Trump also said he would back European security guarantees for Ukraine as he met with Zelenskyy and the leaders of France, Britain, Germany, Italy and Finland, as well as the president of the European Commission and the head of NATO.
Trump stopped short of committing U.S. troops to a collective effort to bolster Ukraine’s security. He said instead that there would be a “NATO-like” security presence and that all those details would be hashed out with EU leaders.
“They want to give protection and they feel very strongly about it and we’ll help them out with that,” Trump said. “I think its very important to get the deal done.”
Speaking Monday before the White House meetings took place, Russia’s Foreign Ministry rejected the idea of a possible NATO peacekeeping force in Ukraine. Such a scenario could see further escalation and “unpredictable consequences,” ministry spokesperson Maria Zakharova warned.
Trump joked that a similar circumstance wouldn’t play well in the U.S.
Zelenskyy has said his typically less formal attire since the start of the full-scale Russian invasion in 2022 is to show solidarity with Ukrainian soldiers.
Trump said he plans to talk to Putin after his meetings with Zelenskyy and European leaders.
“We’ll see in a certain period of time, not very far from now, a week or two weeks, we’re going to know whether or not we’re going to solve this or is this horrible fighting going to continue,” Trump said.
“President Zelenskyy of Ukraine can end the war with Russia almost immediately, if he wants to, or he can continue to fight,” Trump wrote Sunday night on social media. “Remember how it started. No getting back Obama given Crimea (12 years ago, without a shot being fired!), and NO GOING INTO NATO BY UKRAINE. Some things never change!!!”
Zelenskyy responded with his own post late Sunday, saying, “We all share a strong desire to end this war quickly and reliably.” He said that “peace must be lasting,” not as it was after Russia seized Crimea and part of the Donbas in eastern Ukraine eight years ago, and “Putin simply used it as a springboard for a new attack.”
Putin opposes Ukraine joining NATO outright, yet Trump’s team claims the Russian leader is open to Western allies agreeing to defend Ukraine if it comes under attack.
At the start of Monday’s meeting with European leaders, the German and French leaders praised Trump for opening a path to peace, but they urged the U.S. president to push Russia for a ceasefire.
“I would like to see a ceasefire from the next meeting, which should be a trilateral meeting,” said German Chancellor Friedrich Merz.
Trump, for his part, on Monday reiterated that a broader, war-ending peace agreement between the two countries is “very attainable,” but that “all of us would obviously prefer the immediate ceasefire while we work on a lasting peace.”
The other European leaders in attendance were: European Commission President Ursula von der Leyen, French President Emmanuel Macron, British Prime Minister Keir Starmer, Italian Premier Giorgia Meloni, Finnish President Alexander Stubb and NATO Secretary-General Mark Rutte.

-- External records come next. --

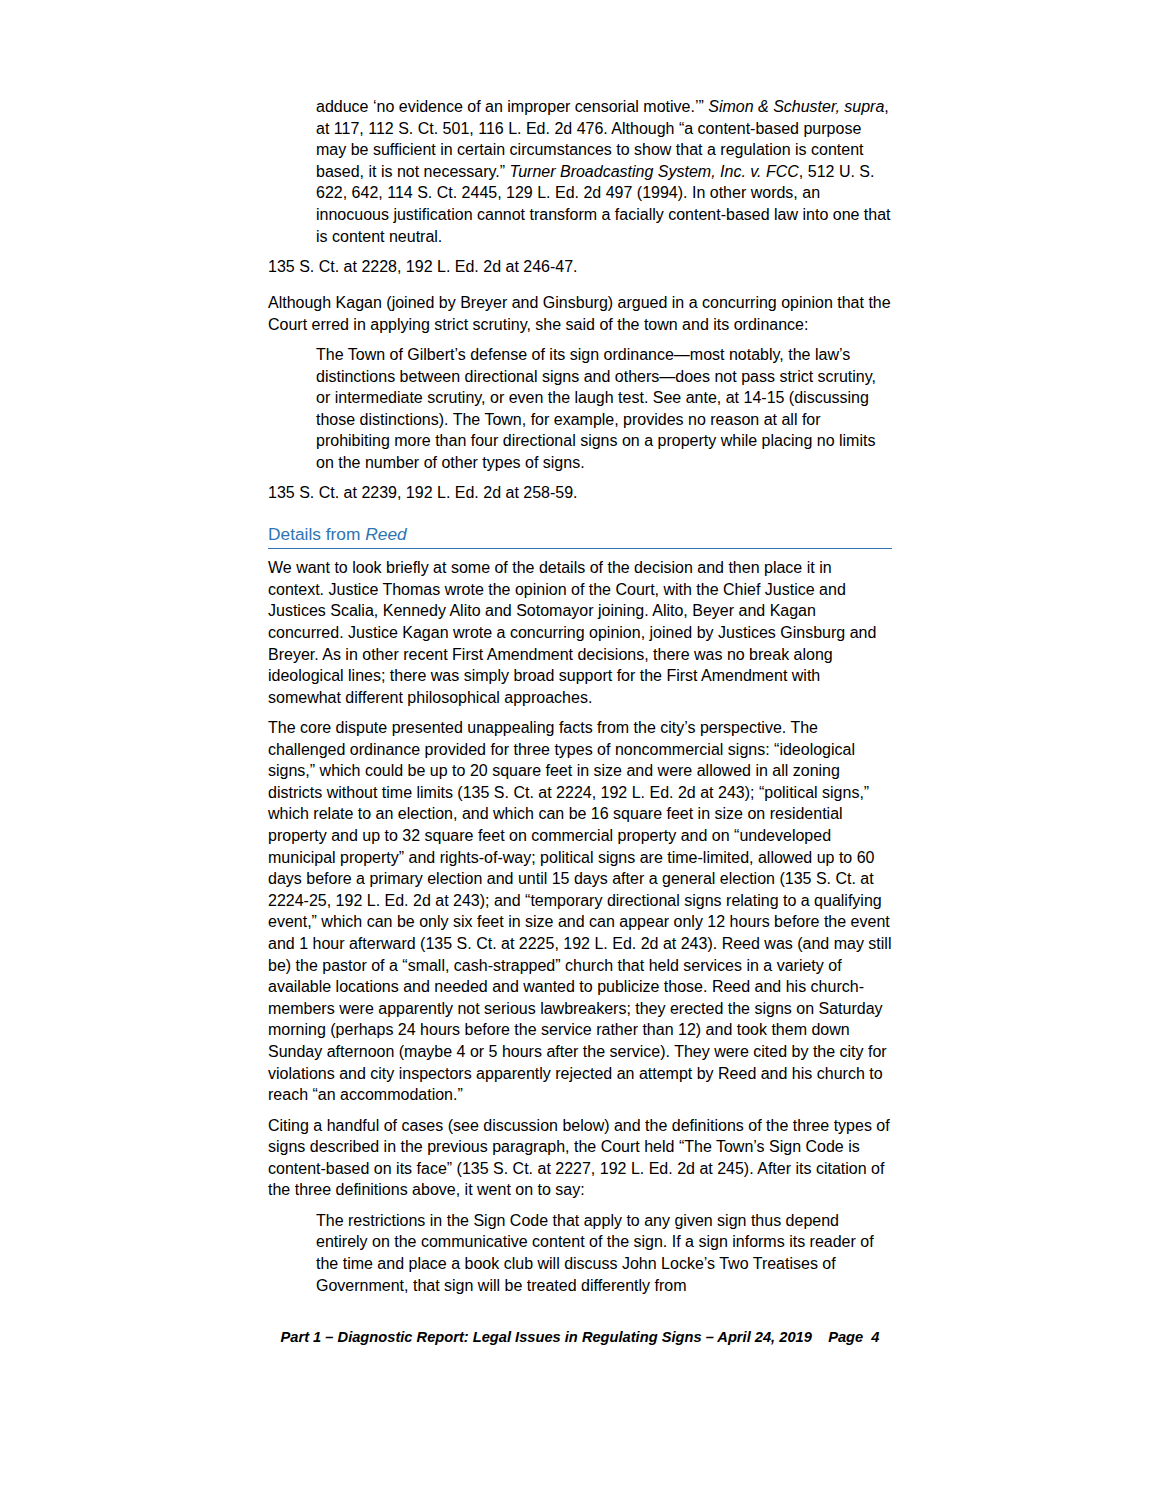adduce ‘no evidence of an improper censorial motive.’” Simon & Schuster, supra, at 117, 112 S. Ct. 501, 116 L. Ed. 2d 476. Although “a content-based purpose may be sufficient in certain circumstances to show that a regulation is content based, it is not necessary.” Turner Broadcasting System, Inc. v. FCC, 512 U. S. 622, 642, 114 S. Ct. 2445, 129 L. Ed. 2d 497 (1994). In other words, an innocuous justification cannot transform a facially content-based law into one that is content neutral.
135 S. Ct. at 2228, 192 L. Ed. 2d at 246-47.
Although Kagan (joined by Breyer and Ginsburg) argued in a concurring opinion that the Court erred in applying strict scrutiny, she said of the town and its ordinance:
The Town of Gilbert’s defense of its sign ordinance—most notably, the law’s distinctions between directional signs and others—does not pass strict scrutiny, or intermediate scrutiny, or even the laugh test. See ante, at 14-15 (discussing those distinctions). The Town, for example, provides no reason at all for prohibiting more than four directional signs on a property while placing no limits on the number of other types of signs.
135 S. Ct. at 2239, 192 L. Ed. 2d at 258-59.
Details from Reed
We want to look briefly at some of the details of the decision and then place it in context. Justice Thomas wrote the opinion of the Court, with the Chief Justice and Justices Scalia, Kennedy Alito and Sotomayor joining. Alito, Beyer and Kagan concurred. Justice Kagan wrote a concurring opinion, joined by Justices Ginsburg and Breyer. As in other recent First Amendment decisions, there was no break along ideological lines; there was simply broad support for the First Amendment with somewhat different philosophical approaches.
The core dispute presented unappealing facts from the city’s perspective. The challenged ordinance provided for three types of noncommercial signs: “ideological signs,” which could be up to 20 square feet in size and were allowed in all zoning districts without time limits (135 S. Ct. at 2224, 192 L. Ed. 2d at 243); “political signs,” which relate to an election, and which can be 16 square feet in size on residential property and up to 32 square feet on commercial property and on “undeveloped municipal property” and rights-of-way; political signs are time-limited, allowed up to 60 days before a primary election and until 15 days after a general election (135 S. Ct. at 2224-25, 192 L. Ed. 2d at 243); and “temporary directional signs relating to a qualifying event,” which can be only six feet in size and can appear only 12 hours before the event and 1 hour afterward (135 S. Ct. at 2225, 192 L. Ed. 2d at 243). Reed was (and may still be) the pastor of a “small, cash-strapped” church that held services in a variety of available locations and needed and wanted to publicize those. Reed and his church-members were apparently not serious lawbreakers; they erected the signs on Saturday morning (perhaps 24 hours before the service rather than 12) and took them down Sunday afternoon (maybe 4 or 5 hours after the service). They were cited by the city for violations and city inspectors apparently rejected an attempt by Reed and his church to reach “an accommodation.”
Citing a handful of cases (see discussion below) and the definitions of the three types of signs described in the previous paragraph, the Court held “The Town’s Sign Code is content-based on its face” (135 S. Ct. at 2227, 192 L. Ed. 2d at 245). After its citation of the three definitions above, it went on to say:
The restrictions in the Sign Code that apply to any given sign thus depend entirely on the communicative content of the sign. If a sign informs its reader of the time and place a book club will discuss John Locke’s Two Treatises of Government, that sign will be treated differently from
Part 1 – Diagnostic Report: Legal Issues in Regulating Signs – April 24, 2019 Page 4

European leaders are still looking for a concrete details about what U.S. involvement would be toward building a security guarantee for Ukraine.

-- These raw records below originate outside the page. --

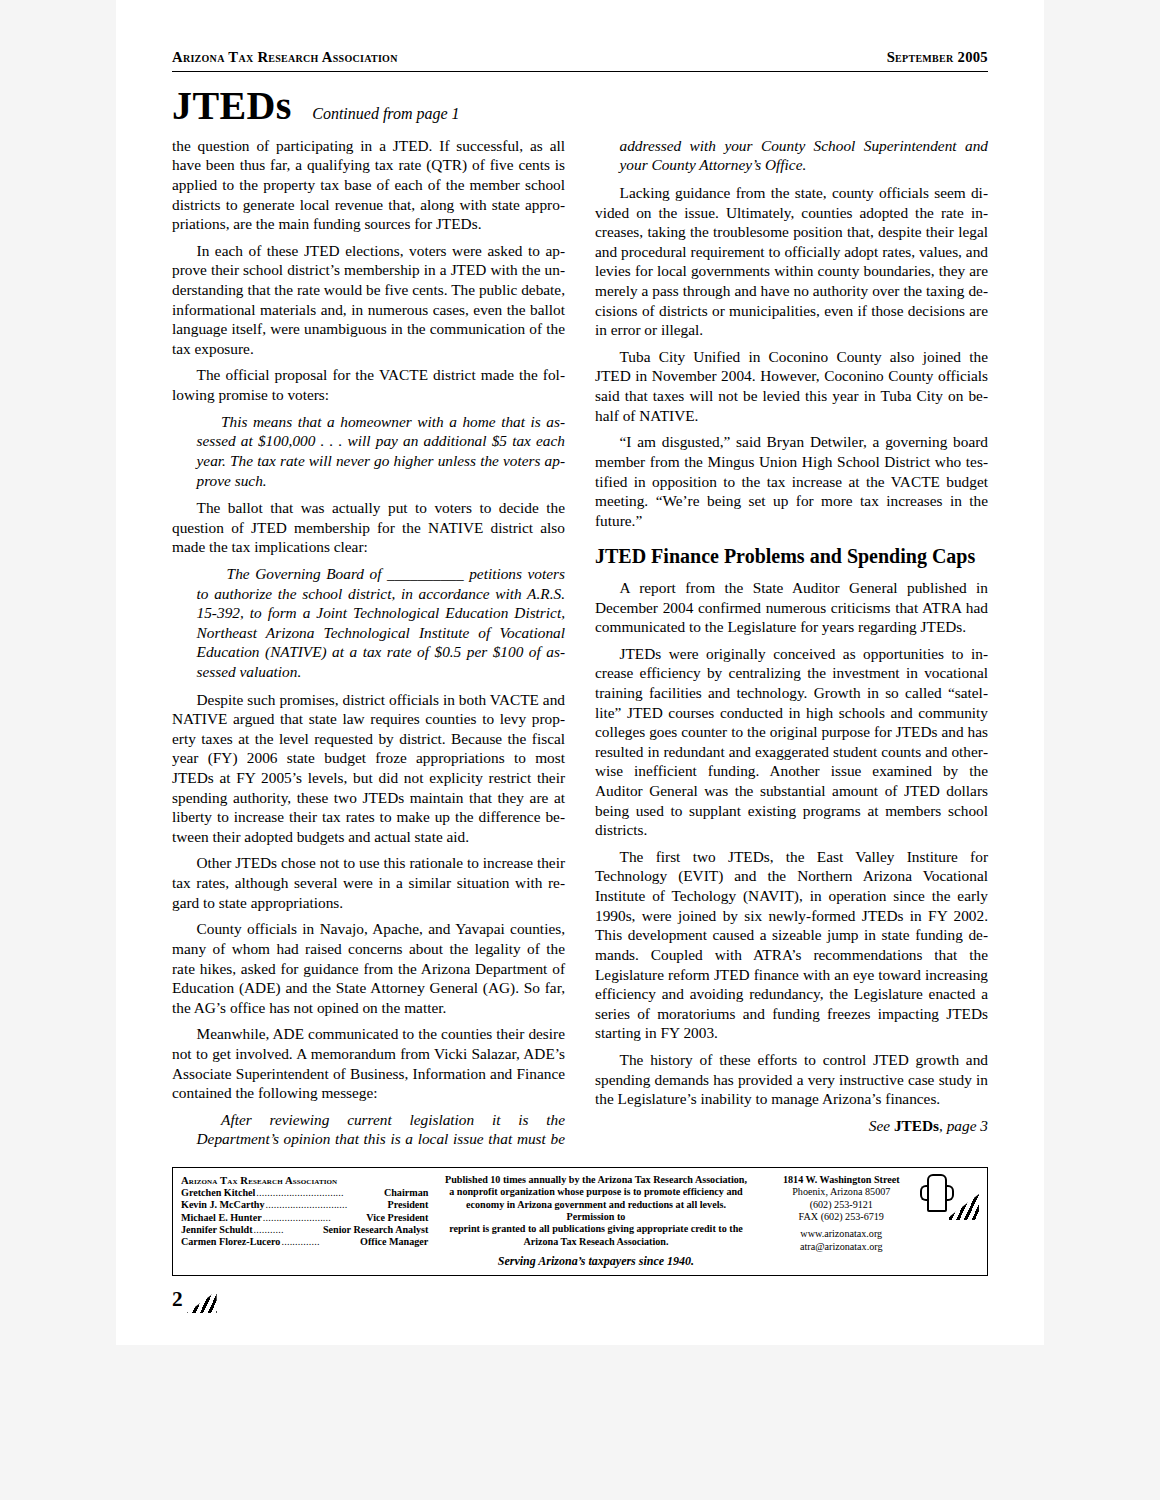Arizona Tax Research Association
September 2005
JTEDs Continued from page 1
the question of participating in a JTED. If successful, as all have been thus far, a qualifying tax rate (QTR) of five cents is applied to the property tax base of each of the member school districts to generate local revenue that, along with state appropriations, are the main funding sources for JTEDs.
In each of these JTED elections, voters were asked to approve their school district’s membership in a JTED with the understanding that the rate would be five cents. The public debate, informational materials and, in numerous cases, even the ballot language itself, were unambiguous in the communication of the tax exposure.
The official proposal for the VACTE district made the following promise to voters:
This means that a homeowner with a home that is assessed at $100,000 . . . will pay an additional $5 tax each year. The tax rate will never go higher unless the voters approve such.
The ballot that was actually put to voters to decide the question of JTED membership for the NATIVE district also made the tax implications clear:
The Governing Board of __________ petitions voters to authorize the school district, in accordance with A.R.S. 15-392, to form a Joint Technological Education District, Northeast Arizona Technological Institute of Vocational Education (NATIVE) at a tax rate of $0.5 per $100 of assessed valuation.
Despite such promises, district officials in both VACTE and NATIVE argued that state law requires counties to levy property taxes at the level requested by district. Because the fiscal year (FY) 2006 state budget froze appropriations to most JTEDs at FY 2005’s levels, but did not explicity restrict their spending authority, these two JTEDs maintain that they are at liberty to increase their tax rates to make up the difference between their adopted budgets and actual state aid.
Other JTEDs chose not to use this rationale to increase their tax rates, although several were in a similar situation with regard to state appropriations.
County officials in Navajo, Apache, and Yavapai counties, many of whom had raised concerns about the legality of the rate hikes, asked for guidance from the Arizona Department of Education (ADE) and the State Attorney General (AG). So far, the AG’s office has not opined on the matter.
Meanwhile, ADE communicated to the counties their desire not to get involved. A memorandum from Vicki Salazar, ADE’s Associate Superintendent of Business, Information and Finance contained the following messege:
After reviewing current legislation it is the Department’s opinion that this is a local issue that must be addressed with your County School Superintendent and your County Attorney’s Office.
Lacking guidance from the state, county officials seem divided on the issue. Ultimately, counties adopted the rate increases, taking the troublesome position that, despite their legal and procedural requirement to officially adopt rates, values, and levies for local governments within county boundaries, they are merely a pass through and have no authority over the taxing decisions of districts or municipalities, even if those decisions are in error or illegal.
Tuba City Unified in Coconino County also joined the JTED in November 2004. However, Coconino County officials said that taxes will not be levied this year in Tuba City on behalf of NATIVE.
“I am disgusted,” said Bryan Detwiler, a governing board member from the Mingus Union High School District who testified in opposition to the tax increase at the VACTE budget meeting. “We’re being set up for more tax increases in the future.”
JTED Finance Problems and Spending Caps
A report from the State Auditor General published in December 2004 confirmed numerous criticisms that ATRA had communicated to the Legislature for years regarding JTEDs.
JTEDs were originally conceived as opportunities to increase efficiency by centralizing the investment in vocational training facilities and technology. Growth in so called “satellite” JTED courses conducted in high schools and community colleges goes counter to the original purpose for JTEDs and has resulted in redundant and exaggerated student counts and otherwise inefficient funding. Another issue examined by the Auditor General was the substantial amount of JTED dollars being used to supplant existing programs at members school districts.
The first two JTEDs, the East Valley Institure for Technology (EVIT) and the Northern Arizona Vocational Institute of Techology (NAVIT), in operation since the early 1990s, were joined by six newly-formed JTEDs in FY 2002. This development caused a sizeable jump in state funding demands. Coupled with ATRA’s recommendations that the Legislature reform JTED finance with an eye toward increasing efficiency and avoiding redundancy, the Legislature enacted a series of moratoriums and funding freezes impacting JTEDs starting in FY 2003.
The history of these efforts to control JTED growth and spending demands has provided a very instructive case study in the Legislature’s inability to manage Arizona’s finances.
See JTEDs, page 3
Arizona Tax Research Association
Gretchen Kitchel................................ Chairman
Kevin J. McCarthy.............................. President
Michael E. Hunter......................... Vice President
Jennifer Schuldt........... Senior Research Analyst
Carmen Florez-Lucero.............. Office Manager
Published 10 times annually by the Arizona Tax Research Association,
a nonprofit organization whose purpose is to promote efficiency and
economy in Arizona government and reductions at all levels. Permission to
reprint is granted to all publications giving appropriate credit to the
Arizona Tax Reseach Association.
Serving Arizona’s taxpayers since 1940.
1814 W. Washington Street
Phoenix, Arizona 85007
(602) 253-9121
FAX (602) 253-6719
www.arizonatax.org
atra@arizonatax.org
2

Still, Rutte, the NATO Secretary-General, called Trump’s commitment to security guarantees “a big step, a breakthrough.”
Zelenskyy outlined what he said his country needed to feel secure, which included a “strong Ukrainian army” through weapons sales and training. The second part, he said, would depend on the outcome of Monday’s talks and what EU countries, NATO and the U.S. would be able to guarantee to the war-torn country.